However, that doesn’t mean you should just invest and forget. The point here is, the more frequently you look at your investments, the more anxious you’re likely to become – which is what you must try to avoid.
Mistake #9: Investing greedily
The greed of growing rich fast is common among beginner investors. It can lead you to incur heavy losses.
If too many investors invest in an opportunity, asset bubbles are created – making the asset/security worth more than its intrinsic value. All asset bubbles eventually burst and the price of the asset crashes, making the investors incur heavy losses.
Here’s how you can avoid greed-driven investing:
Avoid herd instinct – Herd instinct signifies the act of following what others are doing, instead of relying on your own analysis. Avoid investing where too many investors are flocking – no matter how beneficial the opportunity might seem to be.
Invest in undervalued assets – Always search the markets for undervalued assets. Once the asset is recognized by other investors, it’s bound to rise in demand. That’s when you must sell it off and start searching for the next opportunity.
Mistake #10: Investing with the wrong brokerage
Investing with the wrong brokerage is similar to investing with an unregulated brokerage.
The brokerage you invest with must have jurisdiction in Kenya. If not, you won’t be able to seek legal aid if something goes wrong. Here are the two financial authorities of Kenya you must know of:
Capital Markets Authority (CMA) – The CMA regulates all capital market activities in Kenya including – Capital Market Exchange (NSE), Investment Management, Investment Advisors, Unit Trusts, REITs, online forex trading in Kenya. You must always make sure that the brokerage or firm you invest with is licensed by the CMA.
Nairobi Securities Exchange (NSE) – When investing in stocks and indices, you should invest with brokers that are listed on NSE website.
Mistake #11: Not considering your risk appetite
Investing more than they’re willing to lose is just as common among beginner investors as the greed for higher-than-normal returns on their investments.
Remember, investments always carry some risk. That’s why you must never invest than you’re comfortable losing.
Here’s how you can invest considering your risk appetite:
Invest based on potential losses – You must always evaluate an investment opportunity based on how much you potentially lose and not how much you hope to gain. This will ensure that you don’t end going bankrupt if things go as you expected.
Only invest up to 15% – Experts and financial advisors usually recommend investing no more than 15% of annual income as a beginner. Once you’ve saved enough and gathered adequate knowledge/experience about the markets, you can consider investing a larger portion of your income.
Have you made any of the mistakes listed above? If you have, don’t fret – it’s better late than never to rectify your actions. And if you haven’t, we hope these tips can help you grow as an investor.

Tasks to complete:
• 1. Answer these from the investing passage:
(a) What is the most that experts recommend a beginner invest, as a share of annual income?
(b) Which authority regulates all capital market activities in Kenya?
(c) What does herd instinct signify?
• 2. Please return the part of the investing passage between "If too many" and "seem to be.", inclusive, copied word for word.
The listing comes from a separate source unrelated to the investing passage.

Input data:
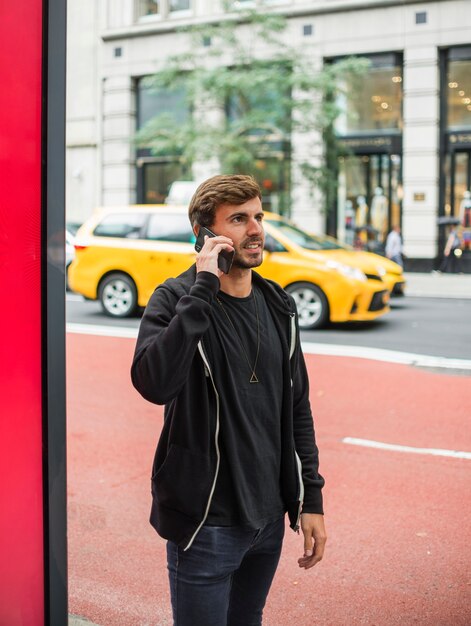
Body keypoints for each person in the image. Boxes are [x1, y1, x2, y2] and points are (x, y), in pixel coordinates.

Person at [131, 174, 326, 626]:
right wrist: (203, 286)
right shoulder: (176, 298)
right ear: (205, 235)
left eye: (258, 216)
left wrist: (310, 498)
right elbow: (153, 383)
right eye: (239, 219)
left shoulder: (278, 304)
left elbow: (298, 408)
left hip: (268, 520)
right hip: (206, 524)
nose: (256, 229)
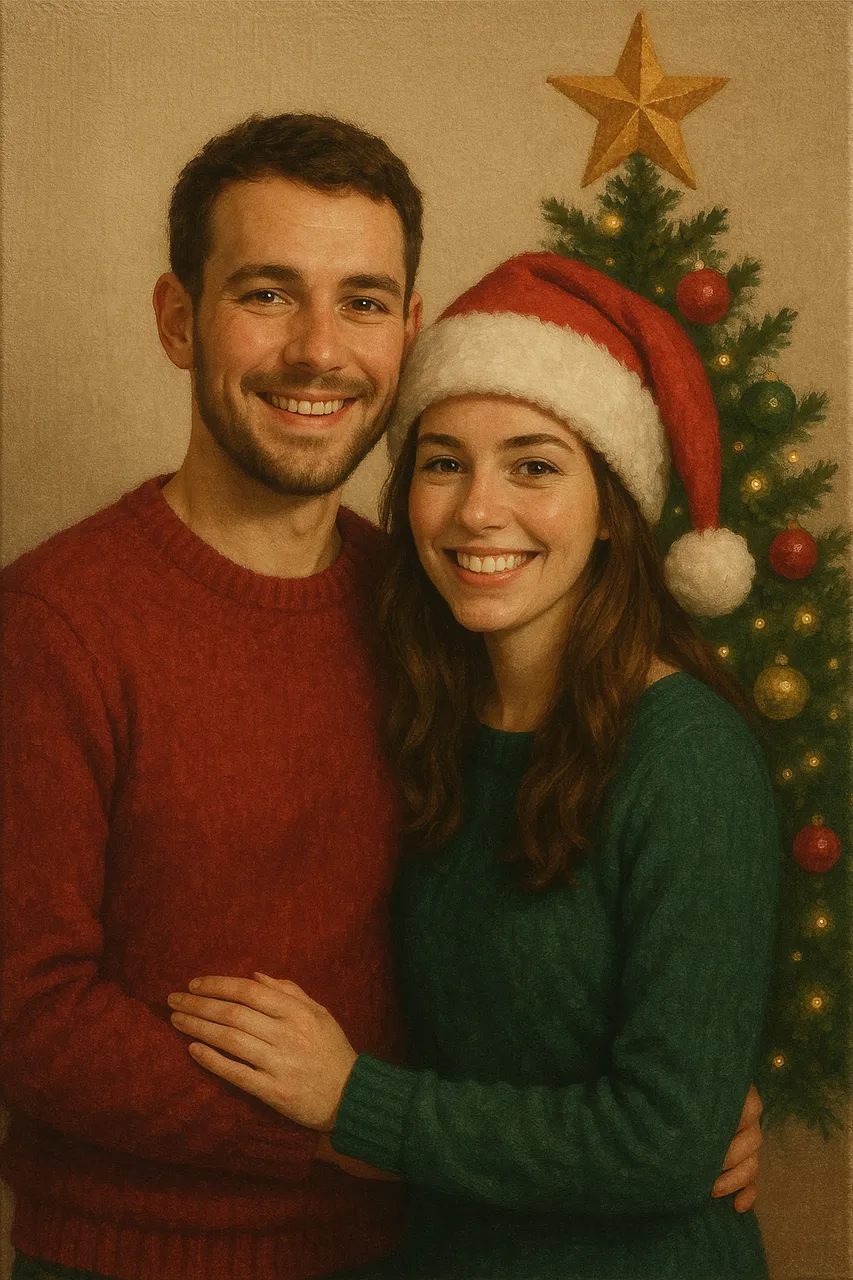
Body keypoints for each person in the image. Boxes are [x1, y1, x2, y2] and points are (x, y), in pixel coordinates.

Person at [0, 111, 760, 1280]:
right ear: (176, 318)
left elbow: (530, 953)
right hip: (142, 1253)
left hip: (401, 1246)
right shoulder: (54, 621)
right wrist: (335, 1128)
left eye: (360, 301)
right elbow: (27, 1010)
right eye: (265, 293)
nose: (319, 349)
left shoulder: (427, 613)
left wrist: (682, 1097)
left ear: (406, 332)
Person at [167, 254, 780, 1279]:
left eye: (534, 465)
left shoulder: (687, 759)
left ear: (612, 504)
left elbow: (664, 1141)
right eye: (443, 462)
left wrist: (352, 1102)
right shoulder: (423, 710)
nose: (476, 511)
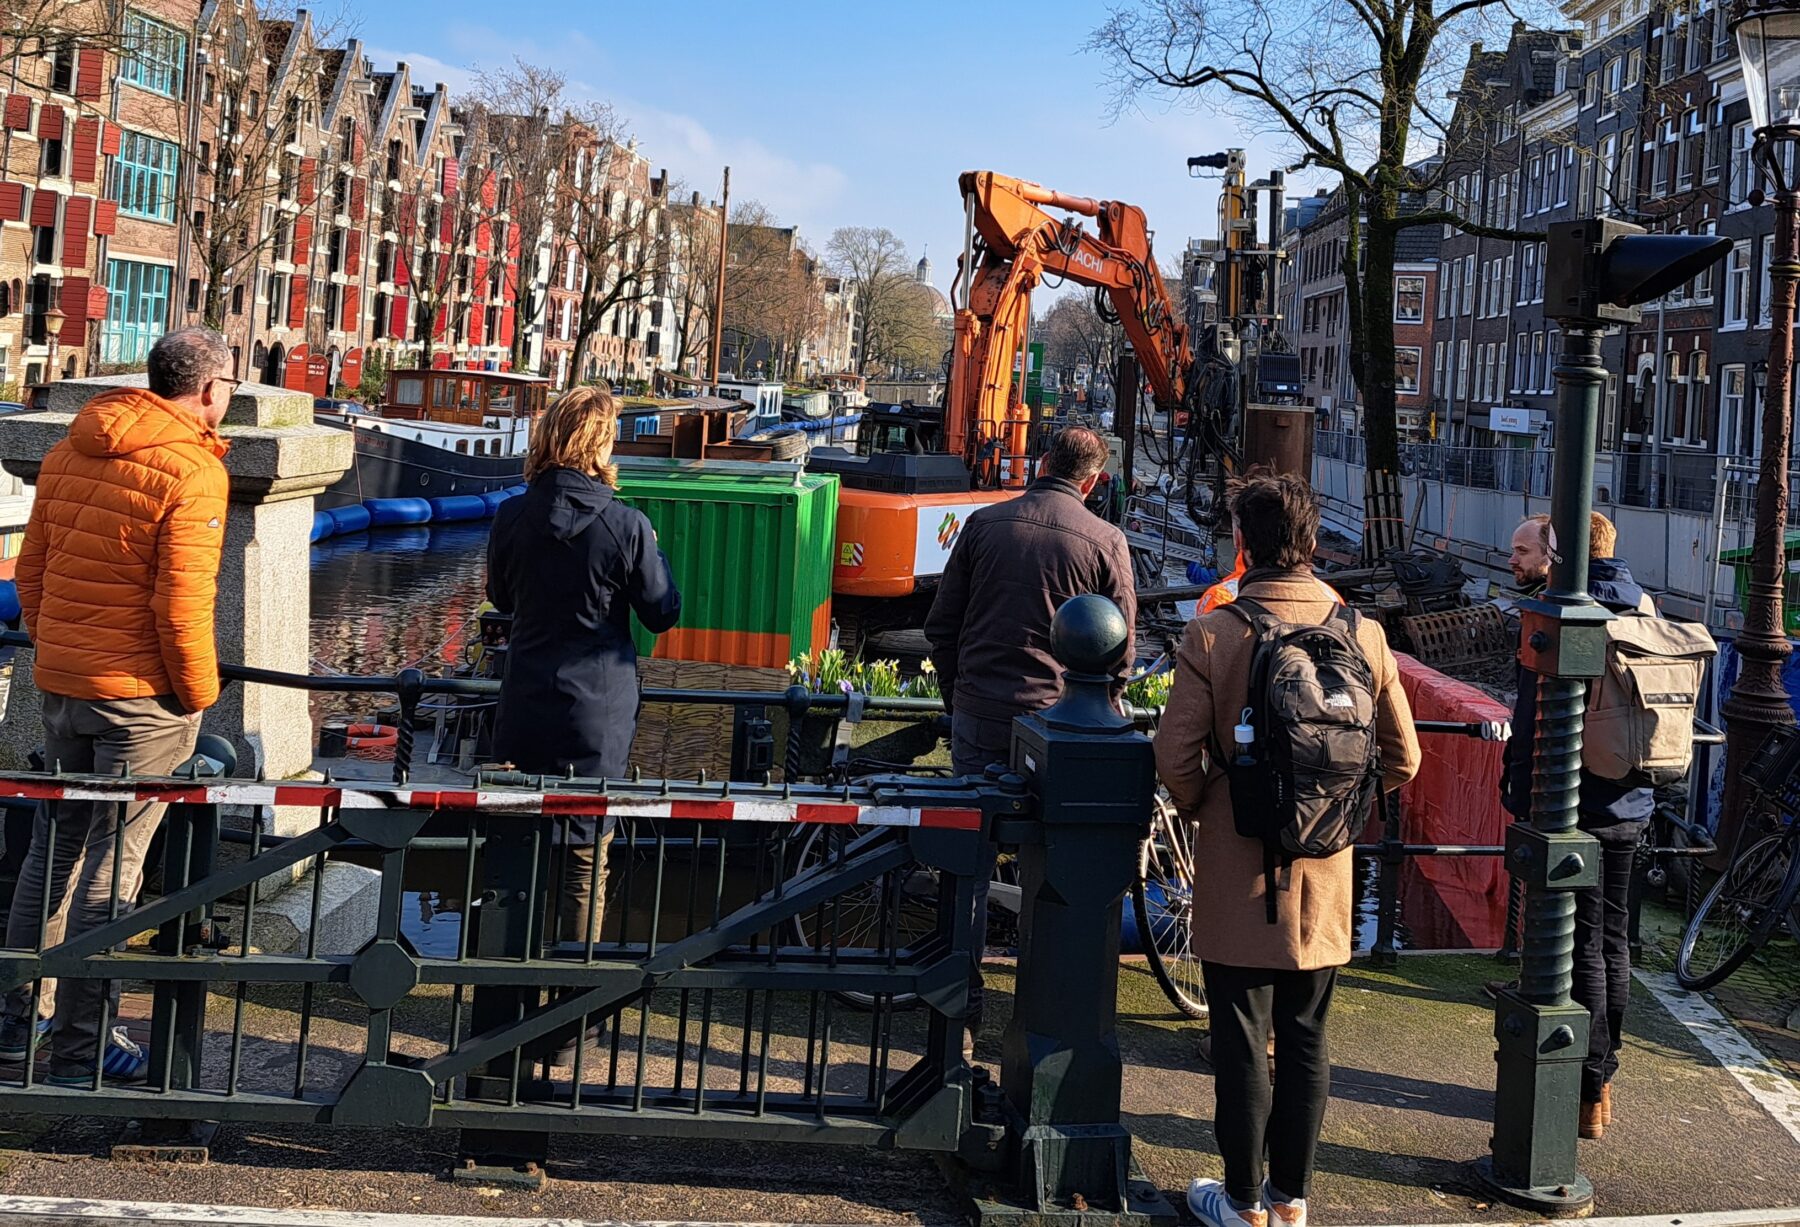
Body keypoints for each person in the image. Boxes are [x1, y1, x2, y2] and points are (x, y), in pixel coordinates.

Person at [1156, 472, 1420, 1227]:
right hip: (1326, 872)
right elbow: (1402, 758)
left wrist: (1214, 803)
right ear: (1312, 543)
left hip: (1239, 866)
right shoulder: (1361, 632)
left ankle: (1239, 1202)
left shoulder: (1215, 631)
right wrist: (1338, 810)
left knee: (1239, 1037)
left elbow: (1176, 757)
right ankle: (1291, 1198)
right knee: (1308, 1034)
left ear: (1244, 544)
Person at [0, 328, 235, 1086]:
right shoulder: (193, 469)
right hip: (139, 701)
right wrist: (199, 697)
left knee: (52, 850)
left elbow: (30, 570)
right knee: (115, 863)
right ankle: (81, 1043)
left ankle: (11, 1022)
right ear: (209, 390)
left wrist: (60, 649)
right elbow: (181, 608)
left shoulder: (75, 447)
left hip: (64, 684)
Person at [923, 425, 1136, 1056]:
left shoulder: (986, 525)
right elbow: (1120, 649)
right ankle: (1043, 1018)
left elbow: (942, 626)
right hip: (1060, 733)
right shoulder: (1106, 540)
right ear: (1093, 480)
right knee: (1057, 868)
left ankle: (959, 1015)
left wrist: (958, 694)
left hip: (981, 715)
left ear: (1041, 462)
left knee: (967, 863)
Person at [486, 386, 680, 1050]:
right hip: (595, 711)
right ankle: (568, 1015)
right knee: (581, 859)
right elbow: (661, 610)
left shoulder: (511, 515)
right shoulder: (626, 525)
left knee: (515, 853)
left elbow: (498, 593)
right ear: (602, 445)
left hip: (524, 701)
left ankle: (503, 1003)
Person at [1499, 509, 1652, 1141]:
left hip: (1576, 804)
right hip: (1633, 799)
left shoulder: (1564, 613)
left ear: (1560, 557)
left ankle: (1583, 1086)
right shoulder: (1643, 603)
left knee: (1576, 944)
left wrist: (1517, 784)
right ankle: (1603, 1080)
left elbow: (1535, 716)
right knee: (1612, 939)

--

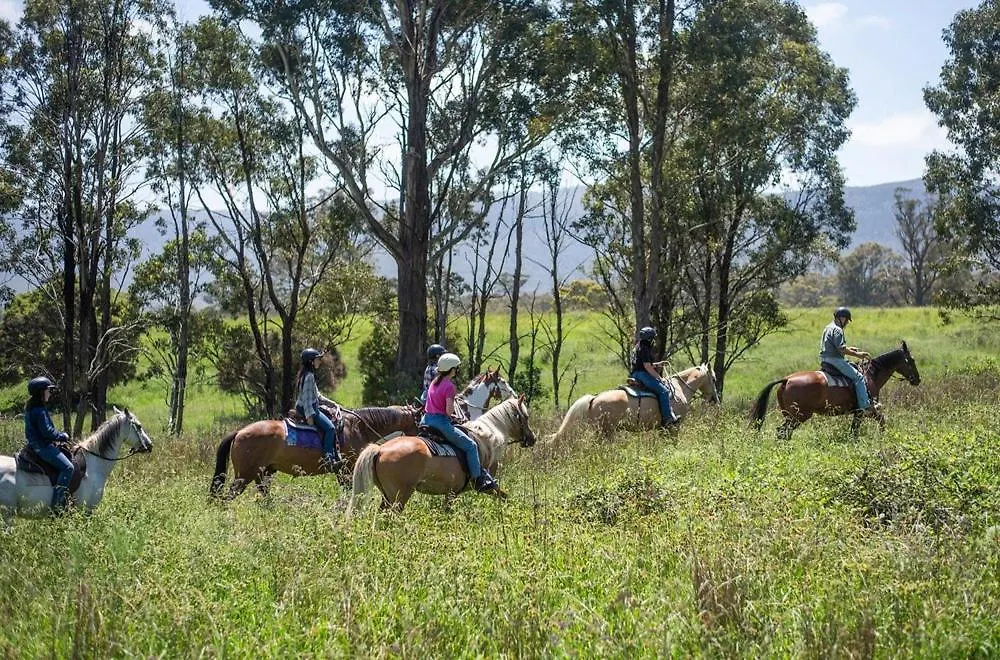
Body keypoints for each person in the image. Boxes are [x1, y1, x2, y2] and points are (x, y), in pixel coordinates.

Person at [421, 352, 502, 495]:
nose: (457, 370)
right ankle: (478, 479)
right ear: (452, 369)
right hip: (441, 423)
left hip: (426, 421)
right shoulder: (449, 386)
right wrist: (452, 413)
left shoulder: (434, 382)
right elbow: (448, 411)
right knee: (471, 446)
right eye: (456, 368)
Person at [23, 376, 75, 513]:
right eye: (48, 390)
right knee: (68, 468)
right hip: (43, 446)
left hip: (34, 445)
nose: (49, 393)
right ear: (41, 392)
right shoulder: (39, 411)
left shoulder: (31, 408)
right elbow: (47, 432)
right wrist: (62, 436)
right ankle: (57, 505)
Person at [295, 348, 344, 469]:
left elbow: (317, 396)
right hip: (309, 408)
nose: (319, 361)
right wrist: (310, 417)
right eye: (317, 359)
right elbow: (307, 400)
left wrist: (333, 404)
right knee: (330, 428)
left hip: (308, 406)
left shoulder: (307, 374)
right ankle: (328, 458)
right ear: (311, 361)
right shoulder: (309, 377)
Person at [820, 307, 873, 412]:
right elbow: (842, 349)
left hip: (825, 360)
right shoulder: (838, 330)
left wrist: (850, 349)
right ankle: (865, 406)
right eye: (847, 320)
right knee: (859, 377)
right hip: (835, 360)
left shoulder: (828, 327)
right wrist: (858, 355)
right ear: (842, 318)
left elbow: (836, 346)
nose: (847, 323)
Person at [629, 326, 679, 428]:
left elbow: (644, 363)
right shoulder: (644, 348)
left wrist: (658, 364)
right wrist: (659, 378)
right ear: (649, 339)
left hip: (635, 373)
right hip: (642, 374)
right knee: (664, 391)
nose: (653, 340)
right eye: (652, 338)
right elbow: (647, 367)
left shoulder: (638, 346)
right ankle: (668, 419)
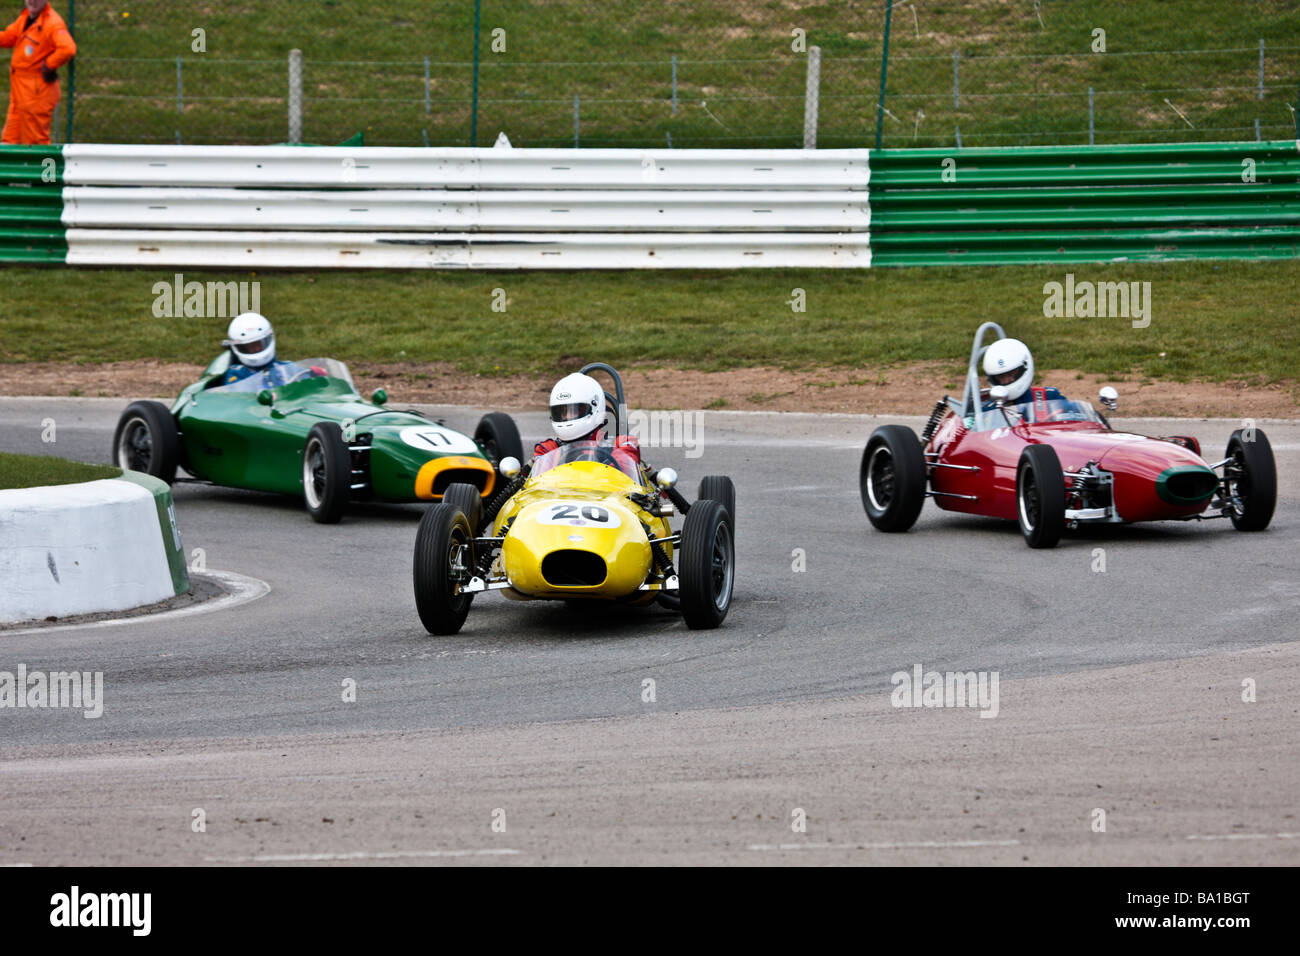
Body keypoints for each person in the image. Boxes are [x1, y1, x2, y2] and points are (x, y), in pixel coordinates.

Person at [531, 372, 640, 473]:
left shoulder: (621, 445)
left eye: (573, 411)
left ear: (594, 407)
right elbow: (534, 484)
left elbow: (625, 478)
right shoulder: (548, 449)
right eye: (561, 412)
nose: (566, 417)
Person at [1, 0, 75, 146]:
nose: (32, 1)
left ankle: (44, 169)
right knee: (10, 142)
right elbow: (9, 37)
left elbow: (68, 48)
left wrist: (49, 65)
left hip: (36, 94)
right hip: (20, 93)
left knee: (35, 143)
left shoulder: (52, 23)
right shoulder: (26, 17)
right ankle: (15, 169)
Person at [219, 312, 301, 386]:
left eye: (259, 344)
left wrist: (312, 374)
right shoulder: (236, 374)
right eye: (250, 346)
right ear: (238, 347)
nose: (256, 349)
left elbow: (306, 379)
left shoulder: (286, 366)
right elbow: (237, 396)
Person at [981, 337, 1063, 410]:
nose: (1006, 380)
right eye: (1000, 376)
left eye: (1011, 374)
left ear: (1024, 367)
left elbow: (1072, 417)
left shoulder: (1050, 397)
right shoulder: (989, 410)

Replies:
• 1.
(a) No more than 15% of annual income.
(b) The Capital Markets Authority (CMA).
(c) Following what others are doing instead of relying on your own analysis.

• 2.
If too many investors invest in an opportunity, asset bubbles are created – making the asset/security worth more than its intrinsic value. All asset bubbles eventually burst and the price of the asset crashes, making the investors incur heavy losses.
Here’s how you can avoid greed-driven investing:
Avoid herd instinct – Herd instinct signifies the act of following what others are doing, instead of relying on your own analysis. Avoid investing where too many investors are flocking – no matter how beneficial the opportunity might seem to be.